On a narrow task, with your proprietary data and your own assessment system, you can train to a cutting-edge level and defeat general models in critical scenarios; this specialized model will become part of the moat. On the other hand, if you are competing on the capacity of general models, that is a war of capital, and you will lose to those with more computing power. This is also the trap that companies with only shallow access permissions and highly readable tasks are most prone to falling into.
When a company decides to train over general tasks to exceed the capabilities of cutting-edge models to survive, the outcome often seems predetermined by the size of the data center. The final outcome is often not the emergence of an independent champion, but being sold to a player with ample computing power.
All of the above is defense. The more challenging task is offense: first determining what to build. This is what I have been searching for over the past year, and I have probably only found it three times. Models cannot help with this. They will do what you point them at; but they cannot tell you what is worth pointing at. You cannot establish benchmark tests for this, so you cannot train it.
This is also why the existing giants will not take everything: they will protect the territory they already hold, while the next thing will come from someone who finds a use for it ahead of others. Perhaps intent is a more scarce input than computing power.
This sense of despair is half correct. The thin outer shell is indeed being absorbed, and many things that look like companies today are indeed merely thin shells. But its judgment on "what remains after absorption" is wrong.
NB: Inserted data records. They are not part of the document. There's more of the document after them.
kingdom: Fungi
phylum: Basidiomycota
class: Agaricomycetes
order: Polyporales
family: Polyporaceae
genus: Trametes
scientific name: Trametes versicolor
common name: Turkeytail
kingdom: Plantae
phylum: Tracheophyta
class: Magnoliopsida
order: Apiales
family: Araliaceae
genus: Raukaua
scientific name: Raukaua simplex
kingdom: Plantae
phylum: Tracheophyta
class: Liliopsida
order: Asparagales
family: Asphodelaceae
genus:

The mechanism is clear, but the endpoint is not.
I am willing to wager on this direction: intelligence will continue to become cheaper, while value will continue to slide towards areas unreachable by a few models. What is untrainable is value laden with history.
So, enter one of these fields to do those rather unglamorous translation tasks, and then start writing down the definition of "good" there. Because someone will always do this. The most frequently cited benchmark score this year is actually a map set to soon lose all value and a notification: notifying certain individuals that they are about to lose the right to define what "good" is.